All that seemed to be fine, I had those log lines. I also updated my /boo/loader.conf which seems to remove the "cannot destroy" error, but still does not come back. Do you think there is any possibility it has to do with the tap device or how networking is setup? I have a slightly custom setup.
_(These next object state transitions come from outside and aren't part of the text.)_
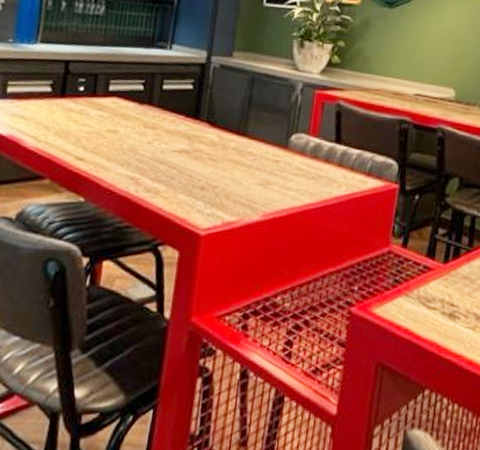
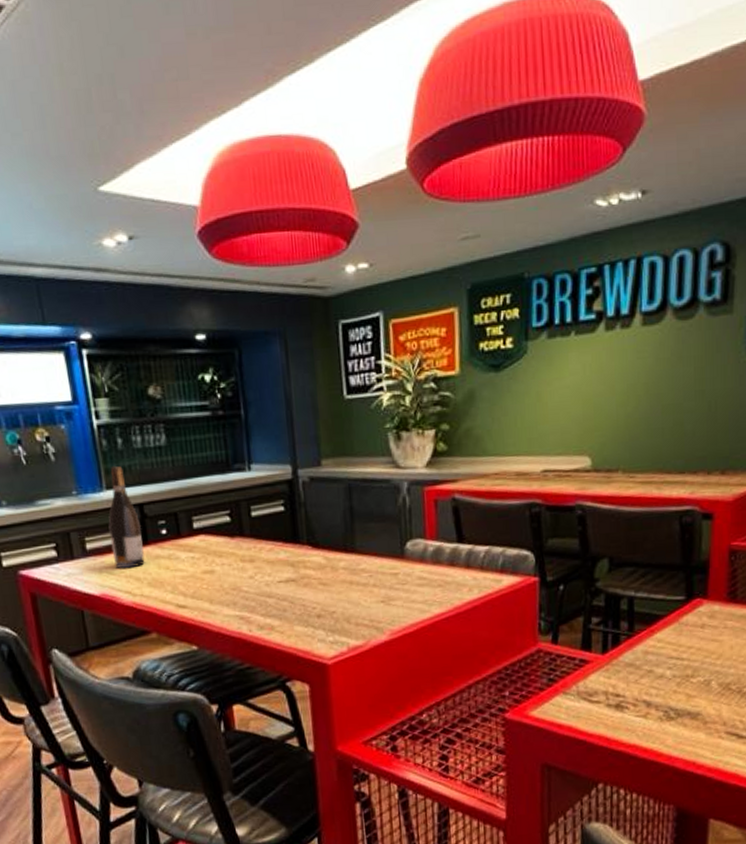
wine bottle: none [29,25,63,116] -> present [108,466,145,568]

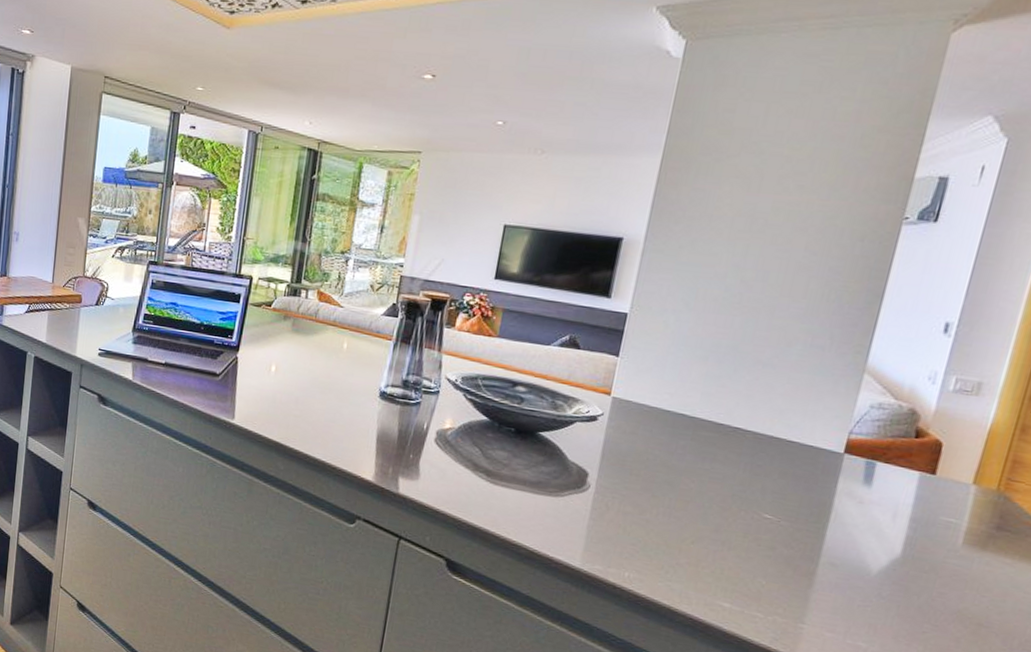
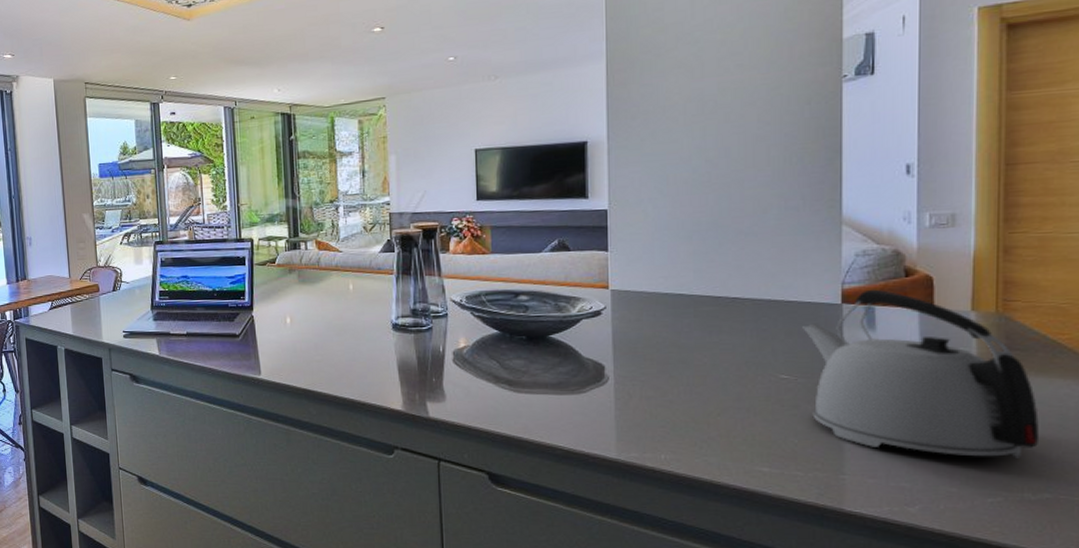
kettle: none [786,444,1014,638] -> present [803,289,1039,458]

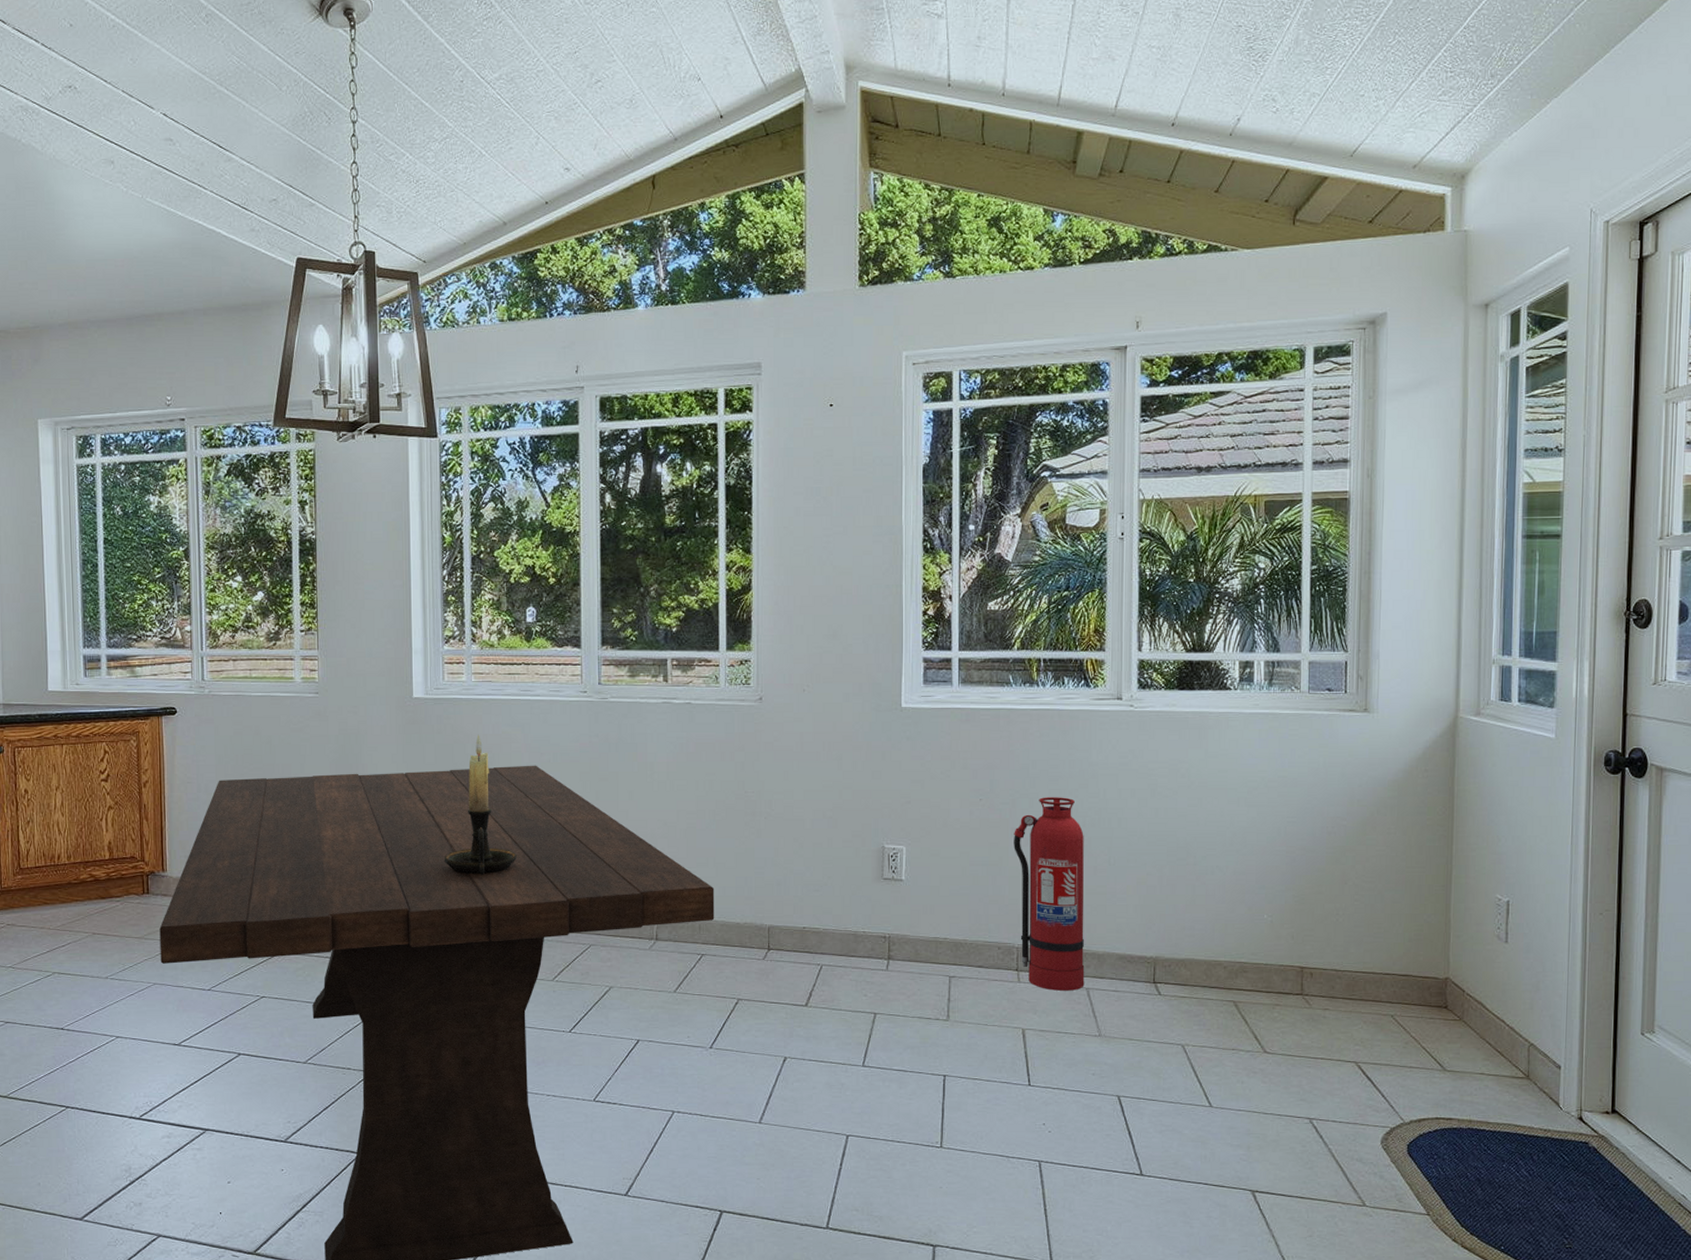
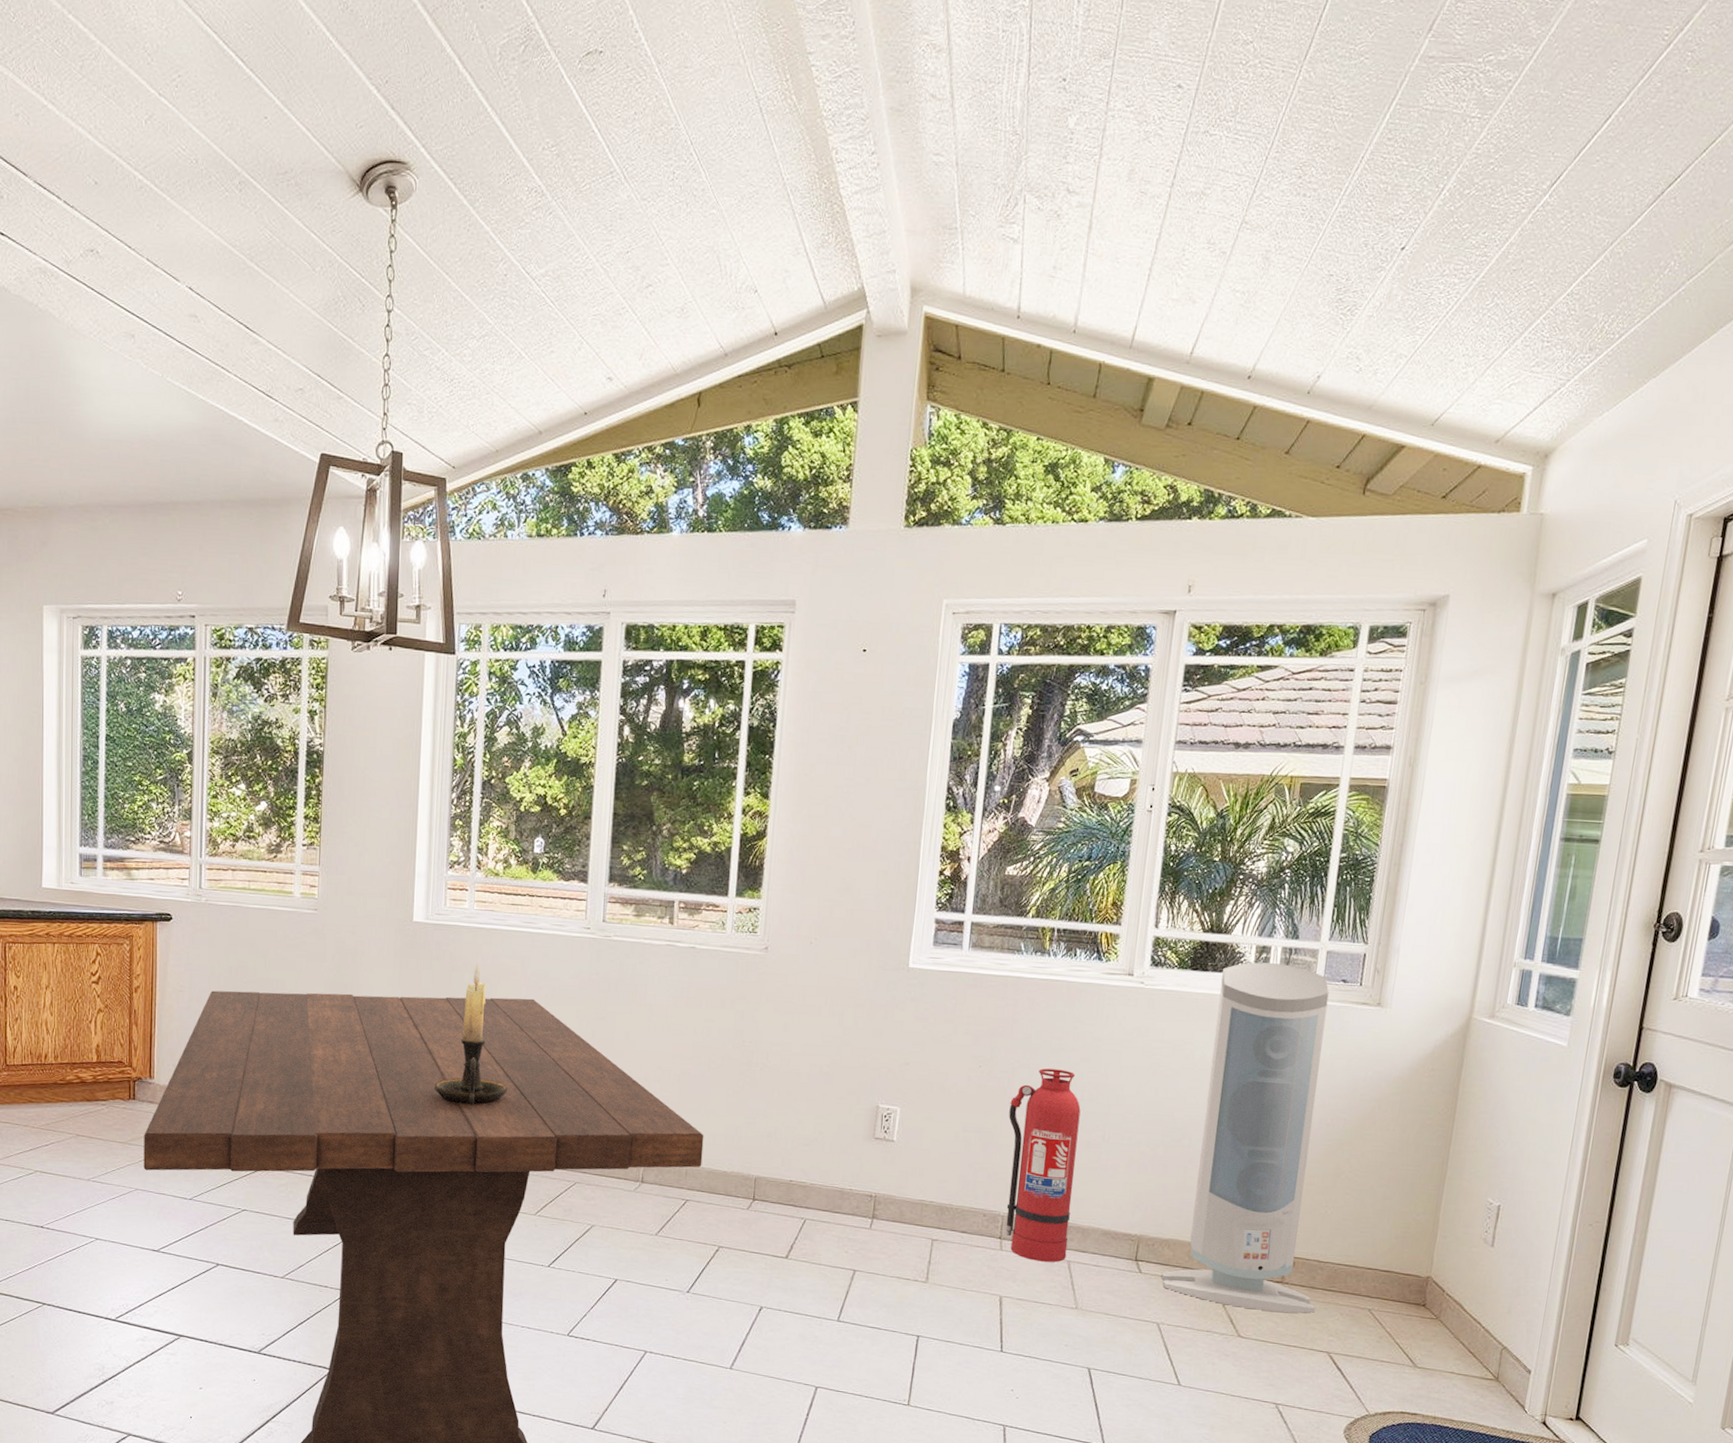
air purifier: none [1180,677,1338,1024] -> present [1160,962,1329,1313]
orbitz@bsdell ~> ifconfig -a
lo0: flags=8049<UP,LOOPBACK,RUNNING,MULTICAST> metric 0 mtu 16384
        options=680003<RXCSUM,TXCSUM,LINKSTATE,RXCSUM_IPV6,TXCSUM_IPV6>
        inet6 ::1 prefixlen 128
        inet6 fe80::1%lo0 prefixlen 64 scopeid 0x1
        inet 127.0.0.1 netmask 0xff000000
        inet 10.10.123.4 netmask 0xffffffff
        inet 10.10.123.5 netmask 0xffffffff
        groups: lo
        nd6 options=21<PERFORMNUD,AUTO_LINKLOCAL>
wifibox0: flags=8843<UP,BROADCAST,RUNNING,SIMPLEX,MULTICAST> metric 0 mtu 1500
        ether 58:9c:fc:00:4f:18
        inet 10.0.0.2 netmask 0xffffff00 broadcast 10.0.0.255
        id 00:00:00:00:00:00 priority 32768 hellotime 2 fwddelay 15
        maxage 20 holdcnt 6 proto rstp maxaddr 2000 timeout 1200
        root id 00:00:00:00:00:00 priority 32768 ifcost 0 port 0
        member: tap0 flags=143<LEARNING,DISCOVER,AUTOEDGE,AUTOPTP>
                ifmaxaddr 0 port 3 priority 128 path cost 2000000
        groups: bridge
        nd6 options=9<PERFORMNUD,IFDISABLED>
tap0: flags=8943<UP,BROADCAST,RUNNING,PROMISC,SIMPLEX,MULTICAST> metric 0 mtu 1500
        options=80000<LINKSTATE>
        ether 58:9c:fc:10:da:68
        groups: tap
        media: Ethernet autoselect
        status: active
        nd6 options=29<PERFORMNUD,IFDISABLED,AUTO_LINKLOCAL>
        Opened by PID 575
bridge1: flags=8843<UP,BROADCAST,RUNNING,SIMPLEX,MULTICAST> metric 0 mtu 1500
        ether 58:9c:fc:10:ff:b9
        inet 10.10.123.1 netmask 0xffffff00 broadcast 10.10.123.255
        id 00:00:00:00:00:00 priority 32768 hellotime 2 fwddelay 15
        maxage 20 holdcnt 6 proto rstp maxaddr 2000 timeout 1200
        root id 00:00:00:00:00:00 priority 32768 ifcost 0 port 0
        member: tap2 flags=143<LEARNING,DISCOVER,AUTOEDGE,AUTOPTP>
                ifmaxaddr 0 port 6 priority 128 path cost 2000000
        member: tap1 flags=143<LEARNING,DISCOVER,AUTOEDGE,AUTOPTP>
                ifmaxaddr 0 port 5 priority 128 path cost 2000000
        groups: bridge
        nd6 options=9<PERFORMNUD,IFDISABLED>
tap1: flags=8902<BROADCAST,PROMISC,SIMPLEX,MULTICAST> metric 0 mtu 1500
        options=80000<LINKSTATE>
        ether 58:9c:fc:10:fb:18
        groups: tap
        media: Ethernet autoselect
        status: no carrier
        nd6 options=29<PERFORMNUD,IFDISABLED,AUTO_LINKLOCAL>
tap2: flags=8902<BROADCAST,PROMISC,SIMPLEX,MULTICAST> metric 0 mtu 1500
        options=80000<LINKSTATE>
        ether 58:9c:fc:10:ff:da
        groups: tap
        media: Ethernet autoselect
        status: no carrier
        nd6 options=29<PERFORMNUD,IFDISABLED,AUTO_LINKLOCAL>
lo1: flags=8008<LOOPBACK,MULTICAST> metric 0 mtu 16384
        options=680003<RXCSUM,TXCSUM,LINKSTATE,RXCSUM_IPV6,TXCSUM_IPV6>
        groups: lo
        nd6 options=21<PERFORMNUD,AUTO_LINKLOCAL>

This is with everything running correctly. I notice when I stop and start, wifibox0 doesn't get an IP, which I think should be separate from whether or not the ppt stuff is working, right?

orbitz commented 2 years ago

Ohhh! So dhclient wasn't coming up again. I'm not sure if wifibox is supposed to be responsible for that or not. But I manually did dhclient wifibox0 and bam, I'm on the internet!

orbitz commented 2 years ago

Maybe this whole thing was just because I didn't read the directions good enough, my apologies if so! I just thought doing service wifibox start would do everything.

pgj commented 2 years ago

No, wifibox will not launch dhclient by itself. It will only create the wifibox0 networking interface and then the classical tools, e.g. the netif service could be used to assign an IP address to it. It is all documented on the wifibox(8) manual page. This a conscious design choice to keep things modular (i.e. why to replicate the functionality of netif).

pgj commented 2 years ago

Dear all, can we say now that this issue has been resolved?

orbitz commented 2 years ago

Yes, everything works for me! Thank you for the hard work and patience.